Exercise details.
Gather the lines from the material that contain "timing".

Records supplied.
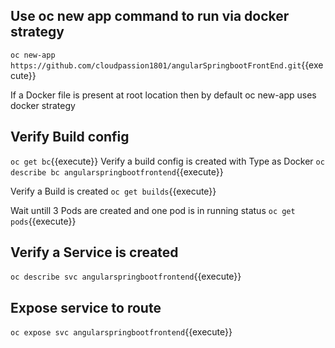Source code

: ## Use oc new app command to run via docker strategy

`oc new-app https://github.com/cloudpassion1801/angularSpringbootFrontEnd.git`{{execute}}

If a Docker file is present at root location then by default oc new-app uses docker strategy 

## Verify Build config
`oc get bc`{{execute}}
Verify a build config is created with Type as Docker
`oc describe bc angularspringbootfrontend`{{execute}}

Verify a Build is created
`oc get builds`{{execute}}

Wait untill 3 Pods are created and one pod is in running status
`oc get pods`{{execute}}

## Verify a Service is created 
`oc describe svc angularspringbootfrontend`{{execute}}

## Expose service to route 

`oc expose svc angularspringbootfrontend`{{execute}}


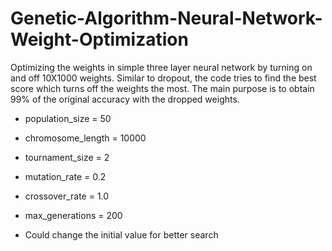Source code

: # Genetic-Algorithm-Neural-Network-Weight-Optimization


Optimizing the weights in simple three layer neural network by turning on and off 10X1000 weights. Similar to dropout, the code tries to find the best score which turns off the weights the most. The main purpose is to obtain 99% of the original accuracy with the dropped weights.





-	population_size = 50

-	chromosome_length = 10000

-	tournament_size = 2

-	mutation_rate = 0.2

-	crossover_rate = 1.0

-	max_generations = 200



- Could change the initial value for better search





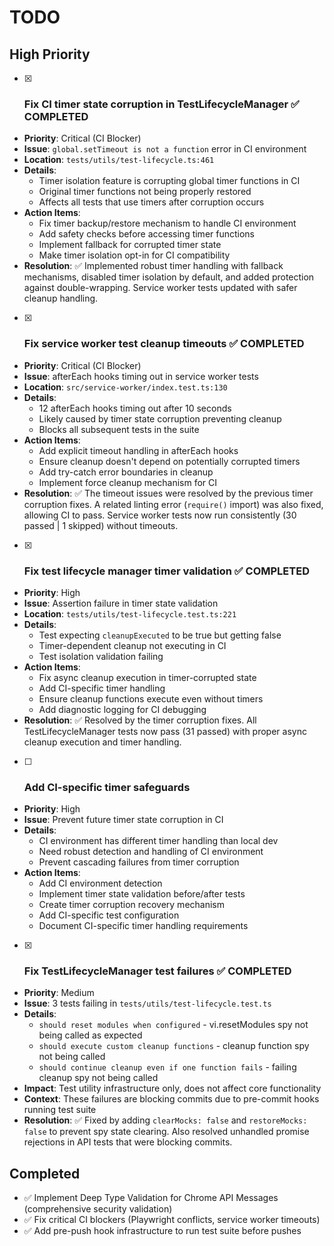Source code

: # TODO

## High Priority

- [x] ### Fix CI timer state corruption in TestLifecycleManager ✅ COMPLETED
- **Priority**: Critical (CI Blocker)
- **Issue**: `global.setTimeout is not a function` error in CI environment
- **Location**: `tests/utils/test-lifecycle.ts:461`
- **Details**:
  - Timer isolation feature is corrupting global timer functions in CI
  - Original timer functions not being properly restored
  - Affects all tests that use timers after corruption occurs
- **Action Items**:
  - Fix timer backup/restore mechanism to handle CI environment
  - Add safety checks before accessing timer functions
  - Implement fallback for corrupted timer state
  - Make timer isolation opt-in for CI compatibility
- **Resolution**: ✅ Implemented robust timer handling with fallback mechanisms, disabled timer isolation by default, and added protection against double-wrapping. Service worker tests updated with safer cleanup handling.

- [x] ### Fix service worker test cleanup timeouts ✅ COMPLETED
- **Priority**: Critical (CI Blocker)
- **Issue**: afterEach hooks timing out in service worker tests
- **Location**: `src/service-worker/index.test.ts:130`
- **Details**:
  - 12 afterEach hooks timing out after 10 seconds
  - Likely caused by timer state corruption preventing cleanup
  - Blocks all subsequent tests in the suite
- **Action Items**:
  - Add explicit timeout handling in afterEach hooks
  - Ensure cleanup doesn't depend on potentially corrupted timers
  - Add try-catch error boundaries in cleanup
  - Implement force cleanup mechanism for CI
- **Resolution**: ✅ The timeout issues were resolved by the previous timer corruption fixes. A related linting error (`require()` import) was also fixed, allowing CI to pass. Service worker tests now run consistently (30 passed | 1 skipped) without timeouts.

- [x] ### Fix test lifecycle manager timer validation ✅ COMPLETED
- **Priority**: High
- **Issue**: Assertion failure in timer state validation
- **Location**: `tests/utils/test-lifecycle.test.ts:221`
- **Details**:
  - Test expecting `cleanupExecuted` to be true but getting false
  - Timer-dependent cleanup not executing in CI
  - Test isolation validation failing
- **Action Items**:
  - Fix async cleanup execution in timer-corrupted state
  - Add CI-specific timer handling
  - Ensure cleanup functions execute even without timers
  - Add diagnostic logging for CI debugging
- **Resolution**: ✅ Resolved by the timer corruption fixes. All TestLifecycleManager tests now pass (31 passed) with proper async cleanup execution and timer handling.

- [ ] ### Add CI-specific timer safeguards
- **Priority**: High
- **Issue**: Prevent future timer state corruption in CI
- **Details**:
  - CI environment has different timer handling than local dev
  - Need robust detection and handling of CI environment
  - Prevent cascading failures from timer corruption
- **Action Items**:
  - Add CI environment detection
  - Implement timer state validation before/after tests
  - Create timer corruption recovery mechanism
  - Add CI-specific test configuration
  - Document CI-specific timer handling requirements

- [x] ### Fix TestLifecycleManager test failures ✅ COMPLETED
- **Priority**: Medium
- **Issue**: 3 tests failing in `tests/utils/test-lifecycle.test.ts`
- **Details**:
  - `should reset modules when configured` - vi.resetModules spy not being called as expected
  - `should execute custom cleanup functions` - cleanup function spy not being called
  - `should continue cleanup even if one function fails` - failing cleanup spy not being called
- **Impact**: Test utility infrastructure only, does not affect core functionality
- **Context**: These failures are blocking commits due to pre-commit hooks running test suite
- **Resolution**: ✅ Fixed by adding `clearMocks: false` and `restoreMocks: false` to prevent spy state clearing. Also resolved unhandled promise rejections in API tests that were blocking commits.

## Completed
- ✅ Implement Deep Type Validation for Chrome API Messages (comprehensive security validation)
- ✅ Fix critical CI blockers (Playwright conflicts, service worker timeouts)
- ✅ Add pre-push hook infrastructure to run test suite before pushes

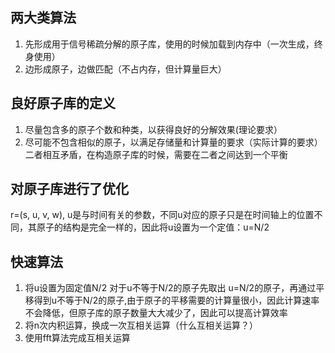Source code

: ## 两大类算法
1. 先形成用于信号稀疏分解的原子库，使用的时候加载到内存中（一次生成，终身使用）
2. 边形成原子，边做匹配（不占内存，但计算量巨大）

## 良好原子库的定义
1. 尽量包含多的原子个数和种类，以获得良好的分解效果(理论要求）
2. 尽可能不包含相似的原子，以满足存储量和计算量的要求（实际计算的要求）
二者相互矛盾，在构造原子库的时候，需要在二者之间达到一个平衡

## 对原子库进行了优化
r=(s, u, v, w), u是与时间有关的参数，不同u对应的原子只是在时间轴上的位置不同，其原子的结构是完全一样的，因此将u设置为一个定值：u=N/2

## 快速算法
1. 将u设置为固定值N/2
对于u不等于N/2的原子先取出 u=N/2的原子，再通过平移得到u不等于N/2的原子,由于原子的平移需要的计算量很小，因此计算速率不会降低，但原子库的原子数量大大减少了，因此可以提高计算效率
2. 将n次内积运算，换成一次互相关运算（什么互相关运算？）
3. 使用fft算法完成互相关运算
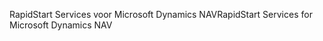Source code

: <span data-ttu-id="6d87d-101">RapidStart Services voor Microsoft Dynamics NAV</span><span class="sxs-lookup"><span data-stu-id="6d87d-101">RapidStart Services for Microsoft Dynamics NAV</span></span>
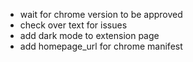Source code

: - wait for chrome version to be approved
- check over text for issues
- add dark mode to extension page
- add homepage_url for chrome manifest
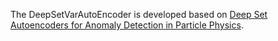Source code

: The DeepSetVarAutoEncoder is developed based on [Deep Set Autoencoders for Anomaly Detection in Particle Physics](https://arxiv.org/pdf/2109.01695.pdf).

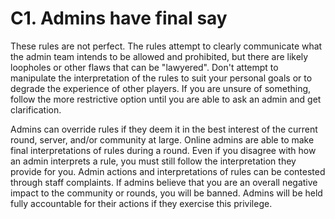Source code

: # C1. Admins have final say

These rules are not perfect. The rules attempt to clearly communicate what the admin team intends to be allowed and prohibited, but there are likely loopholes or other flaws that can be "lawyered". Don't attempt to manipulate the interpretation of the rules to suit your personal goals or to degrade the experience of other players. If you are unsure of something, follow the more restrictive option until you are able to ask an admin and get clarification.

Admins can override rules if they deem it in the best interest of the current round, server, and/or community at large. Online admins are able to make final interpretations of rules during a round. Even if you disagree with how an admin interprets a rule, you must still follow the interpretation they provide for you. Admin actions and interpretations of rules can be contested through staff complaints. If admins believe that you are an overall negative impact to the community or rounds, you will be banned. Admins will be held fully accountable for their actions if they exercise this privilege.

Solution.
- **Issue**: afterEach hooks timing out in service worker tests
  - 12 afterEach hooks timing out after 10 seconds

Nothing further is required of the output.